## [To-do item]
Reproduce the complete set of records, exactly as they appear.
*** Opening of Records for processing ***
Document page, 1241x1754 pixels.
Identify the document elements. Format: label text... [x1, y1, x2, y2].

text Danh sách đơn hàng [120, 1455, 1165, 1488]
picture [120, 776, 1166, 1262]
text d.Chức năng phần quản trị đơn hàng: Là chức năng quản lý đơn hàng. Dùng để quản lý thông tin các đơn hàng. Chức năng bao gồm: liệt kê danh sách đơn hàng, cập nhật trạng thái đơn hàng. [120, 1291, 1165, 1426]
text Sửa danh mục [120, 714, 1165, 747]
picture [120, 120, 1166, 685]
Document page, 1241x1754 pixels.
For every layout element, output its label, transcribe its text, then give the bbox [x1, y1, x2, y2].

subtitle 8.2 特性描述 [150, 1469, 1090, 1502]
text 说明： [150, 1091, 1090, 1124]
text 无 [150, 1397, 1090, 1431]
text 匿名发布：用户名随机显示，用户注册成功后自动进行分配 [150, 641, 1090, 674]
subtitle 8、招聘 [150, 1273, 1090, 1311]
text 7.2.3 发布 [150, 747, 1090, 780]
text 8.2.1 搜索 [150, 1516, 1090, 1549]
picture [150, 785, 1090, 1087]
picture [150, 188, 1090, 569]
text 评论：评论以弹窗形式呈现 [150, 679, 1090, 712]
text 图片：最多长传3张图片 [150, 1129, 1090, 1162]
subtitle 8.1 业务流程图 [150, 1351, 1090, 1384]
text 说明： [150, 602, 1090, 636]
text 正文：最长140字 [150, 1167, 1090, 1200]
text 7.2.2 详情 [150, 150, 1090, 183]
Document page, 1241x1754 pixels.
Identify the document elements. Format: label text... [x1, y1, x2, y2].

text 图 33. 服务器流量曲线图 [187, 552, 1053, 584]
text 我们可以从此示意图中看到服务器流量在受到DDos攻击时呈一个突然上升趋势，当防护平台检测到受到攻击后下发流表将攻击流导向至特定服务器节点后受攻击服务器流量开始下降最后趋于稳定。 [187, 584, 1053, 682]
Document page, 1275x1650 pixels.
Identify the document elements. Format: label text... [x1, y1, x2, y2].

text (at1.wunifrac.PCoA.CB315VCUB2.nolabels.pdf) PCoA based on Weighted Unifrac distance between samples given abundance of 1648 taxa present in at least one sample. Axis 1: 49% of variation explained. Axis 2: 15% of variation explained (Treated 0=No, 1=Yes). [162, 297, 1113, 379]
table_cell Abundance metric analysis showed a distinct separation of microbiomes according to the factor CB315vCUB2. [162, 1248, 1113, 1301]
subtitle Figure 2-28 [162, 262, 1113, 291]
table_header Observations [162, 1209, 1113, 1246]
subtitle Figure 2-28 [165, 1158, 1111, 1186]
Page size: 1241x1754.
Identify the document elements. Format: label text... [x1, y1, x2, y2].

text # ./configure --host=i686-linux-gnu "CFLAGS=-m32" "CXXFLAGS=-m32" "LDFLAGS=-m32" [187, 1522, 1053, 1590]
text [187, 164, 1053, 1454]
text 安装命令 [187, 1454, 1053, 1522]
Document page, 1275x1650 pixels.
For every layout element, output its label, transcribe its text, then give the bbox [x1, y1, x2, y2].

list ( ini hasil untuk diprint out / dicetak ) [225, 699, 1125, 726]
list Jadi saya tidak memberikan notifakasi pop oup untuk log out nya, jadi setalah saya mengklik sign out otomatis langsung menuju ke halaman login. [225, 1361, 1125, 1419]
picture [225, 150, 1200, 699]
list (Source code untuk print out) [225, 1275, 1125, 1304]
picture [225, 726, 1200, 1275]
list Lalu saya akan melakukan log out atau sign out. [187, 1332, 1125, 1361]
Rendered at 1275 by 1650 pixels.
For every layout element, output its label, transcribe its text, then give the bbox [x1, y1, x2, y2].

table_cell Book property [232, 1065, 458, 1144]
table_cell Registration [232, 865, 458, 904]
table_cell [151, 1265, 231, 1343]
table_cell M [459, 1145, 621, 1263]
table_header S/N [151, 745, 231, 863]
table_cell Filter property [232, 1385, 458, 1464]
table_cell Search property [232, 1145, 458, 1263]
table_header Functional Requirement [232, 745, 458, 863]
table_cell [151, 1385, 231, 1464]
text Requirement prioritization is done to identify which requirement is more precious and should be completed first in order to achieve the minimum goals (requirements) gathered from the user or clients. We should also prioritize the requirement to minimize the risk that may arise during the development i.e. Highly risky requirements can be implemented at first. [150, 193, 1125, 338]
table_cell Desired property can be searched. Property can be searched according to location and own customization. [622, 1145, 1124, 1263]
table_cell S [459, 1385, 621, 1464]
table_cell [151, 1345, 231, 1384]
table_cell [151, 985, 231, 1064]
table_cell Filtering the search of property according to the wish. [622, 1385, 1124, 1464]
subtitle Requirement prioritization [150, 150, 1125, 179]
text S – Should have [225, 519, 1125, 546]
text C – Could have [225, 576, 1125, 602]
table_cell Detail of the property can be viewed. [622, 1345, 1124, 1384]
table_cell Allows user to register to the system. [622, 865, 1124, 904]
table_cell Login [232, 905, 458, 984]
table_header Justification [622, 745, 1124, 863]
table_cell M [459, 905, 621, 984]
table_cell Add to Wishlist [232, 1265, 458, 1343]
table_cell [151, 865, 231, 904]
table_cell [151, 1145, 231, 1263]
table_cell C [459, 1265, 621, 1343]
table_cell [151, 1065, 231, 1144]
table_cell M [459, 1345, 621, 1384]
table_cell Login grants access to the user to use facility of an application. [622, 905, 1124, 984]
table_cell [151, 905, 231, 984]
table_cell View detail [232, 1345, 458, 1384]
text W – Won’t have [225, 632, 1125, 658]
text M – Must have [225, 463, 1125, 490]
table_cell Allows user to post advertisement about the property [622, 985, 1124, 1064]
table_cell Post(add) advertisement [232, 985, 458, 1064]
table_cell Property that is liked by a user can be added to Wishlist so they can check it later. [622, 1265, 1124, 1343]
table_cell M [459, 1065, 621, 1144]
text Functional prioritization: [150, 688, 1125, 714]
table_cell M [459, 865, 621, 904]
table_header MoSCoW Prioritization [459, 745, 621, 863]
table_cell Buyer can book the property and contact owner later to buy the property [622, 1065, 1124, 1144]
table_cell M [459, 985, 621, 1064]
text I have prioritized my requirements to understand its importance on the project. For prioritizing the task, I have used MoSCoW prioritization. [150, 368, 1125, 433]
*** Close of Records for processing ***
## [Output below]
Document page, 1241x1754 pixels.
Identify the document elements. Format: label text... [x1, y1, x2, y2].

text Danh sách đơn hàng [120, 1455, 1165, 1488]
picture [120, 776, 1166, 1262]
text d.Chức năng phần quản trị đơn hàng: Là chức năng quản lý đơn hàng. Dùng để quản lý thông tin các đơn hàng. Chức năng bao gồm: liệt kê danh sách đơn hàng, cập nhật trạng thái đơn hàng. [120, 1291, 1165, 1426]
text Sửa danh mục [120, 714, 1165, 747]
picture [120, 120, 1166, 685]
Document page, 1241x1754 pixels.
For every layout element, output its label, transcribe its text, then give the bbox [x1, y1, x2, y2].

subtitle 8.2 特性描述 [150, 1469, 1090, 1502]
text 说明： [150, 1091, 1090, 1124]
text 无 [150, 1397, 1090, 1431]
text 匿名发布：用户名随机显示，用户注册成功后自动进行分配 [150, 641, 1090, 674]
subtitle 8、招聘 [150, 1273, 1090, 1311]
text 7.2.3 发布 [150, 747, 1090, 780]
text 8.2.1 搜索 [150, 1516, 1090, 1549]
picture [150, 785, 1090, 1087]
picture [150, 188, 1090, 569]
text 评论：评论以弹窗形式呈现 [150, 679, 1090, 712]
text 图片：最多长传3张图片 [150, 1129, 1090, 1162]
subtitle 8.1 业务流程图 [150, 1351, 1090, 1384]
text 说明： [150, 602, 1090, 636]
text 正文：最长140字 [150, 1167, 1090, 1200]
text 7.2.2 详情 [150, 150, 1090, 183]
Document page, 1241x1754 pixels.
Identify the document elements. Format: label text... [x1, y1, x2, y2].

text 图 33. 服务器流量曲线图 [187, 552, 1053, 584]
text 我们可以从此示意图中看到服务器流量在受到DDos攻击时呈一个突然上升趋势，当防护平台检测到受到攻击后下发流表将攻击流导向至特定服务器节点后受攻击服务器流量开始下降最后趋于稳定。 [187, 584, 1053, 682]
Document page, 1275x1650 pixels.
Identify the document elements. Format: label text... [x1, y1, x2, y2].

text (at1.wunifrac.PCoA.CB315VCUB2.nolabels.pdf) PCoA based on Weighted Unifrac distance between samples given abundance of 1648 taxa present in at least one sample. Axis 1: 49% of variation explained. Axis 2: 15% of variation explained (Treated 0=No, 1=Yes). [162, 297, 1113, 379]
table_cell Abundance metric analysis showed a distinct separation of microbiomes according to the factor CB315vCUB2. [162, 1248, 1113, 1301]
subtitle Figure 2-28 [162, 262, 1113, 291]
table_header Observations [162, 1209, 1113, 1246]
subtitle Figure 2-28 [165, 1158, 1111, 1186]
Page size: 1241x1754.
Identify the document elements. Format: label text... [x1, y1, x2, y2].

text # ./configure --host=i686-linux-gnu "CFLAGS=-m32" "CXXFLAGS=-m32" "LDFLAGS=-m32" [187, 1522, 1053, 1590]
text [187, 164, 1053, 1454]
text 安装命令 [187, 1454, 1053, 1522]
Document page, 1275x1650 pixels.
For every layout element, output its label, transcribe its text, then give the bbox [x1, y1, x2, y2].

list ( ini hasil untuk diprint out / dicetak ) [225, 699, 1125, 726]
list Jadi saya tidak memberikan notifakasi pop oup untuk log out nya, jadi setalah saya mengklik sign out otomatis langsung menuju ke halaman login. [225, 1361, 1125, 1419]
picture [225, 150, 1200, 699]
list (Source code untuk print out) [225, 1275, 1125, 1304]
picture [225, 726, 1200, 1275]
list Lalu saya akan melakukan log out atau sign out. [187, 1332, 1125, 1361]
Rendered at 1275 by 1650 pixels.
For every layout element, output its label, transcribe its text, then give the bbox [x1, y1, x2, y2].

table_cell Book property [232, 1065, 458, 1144]
table_cell Registration [232, 865, 458, 904]
table_cell [151, 1265, 231, 1343]
table_cell M [459, 1145, 621, 1263]
table_header S/N [151, 745, 231, 863]
table_cell Filter property [232, 1385, 458, 1464]
table_cell Search property [232, 1145, 458, 1263]
table_header Functional Requirement [232, 745, 458, 863]
table_cell [151, 1385, 231, 1464]
text Requirement prioritization is done to identify which requirement is more precious and should be completed first in order to achieve the minimum goals (requirements) gathered from the user or clients. We should also prioritize the requirement to minimize the risk that may arise during the development i.e. Highly risky requirements can be implemented at first. [150, 193, 1125, 338]
table_cell Desired property can be searched. Property can be searched according to location and own customization. [622, 1145, 1124, 1263]
table_cell S [459, 1385, 621, 1464]
table_cell [151, 1345, 231, 1384]
table_cell [151, 985, 231, 1064]
table_cell Filtering the search of property according to the wish. [622, 1385, 1124, 1464]
subtitle Requirement prioritization [150, 150, 1125, 179]
text S – Should have [225, 519, 1125, 546]
text C – Could have [225, 576, 1125, 602]
table_cell Detail of the property can be viewed. [622, 1345, 1124, 1384]
table_cell Allows user to register to the system. [622, 865, 1124, 904]
table_cell Login [232, 905, 458, 984]
table_header Justification [622, 745, 1124, 863]
table_cell M [459, 905, 621, 984]
table_cell Add to Wishlist [232, 1265, 458, 1343]
table_cell [151, 865, 231, 904]
table_cell [151, 1145, 231, 1263]
table_cell C [459, 1265, 621, 1343]
table_cell [151, 1065, 231, 1144]
table_cell M [459, 1345, 621, 1384]
table_cell Login grants access to the user to use facility of an application. [622, 905, 1124, 984]
table_cell [151, 905, 231, 984]
table_cell View detail [232, 1345, 458, 1384]
text W – Won’t have [225, 632, 1125, 658]
text M – Must have [225, 463, 1125, 490]
table_cell Allows user to post advertisement about the property [622, 985, 1124, 1064]
table_cell Post(add) advertisement [232, 985, 458, 1064]
table_cell Property that is liked by a user can be added to Wishlist so they can check it later. [622, 1265, 1124, 1343]
table_cell M [459, 1065, 621, 1144]
text Functional prioritization: [150, 688, 1125, 714]
table_cell M [459, 865, 621, 904]
table_header MoSCoW Prioritization [459, 745, 621, 863]
table_cell Buyer can book the property and contact owner later to buy the property [622, 1065, 1124, 1144]
table_cell M [459, 985, 621, 1064]
text I have prioritized my requirements to understand its importance on the project. For prioritizing the task, I have used MoSCoW prioritization. [150, 368, 1125, 433]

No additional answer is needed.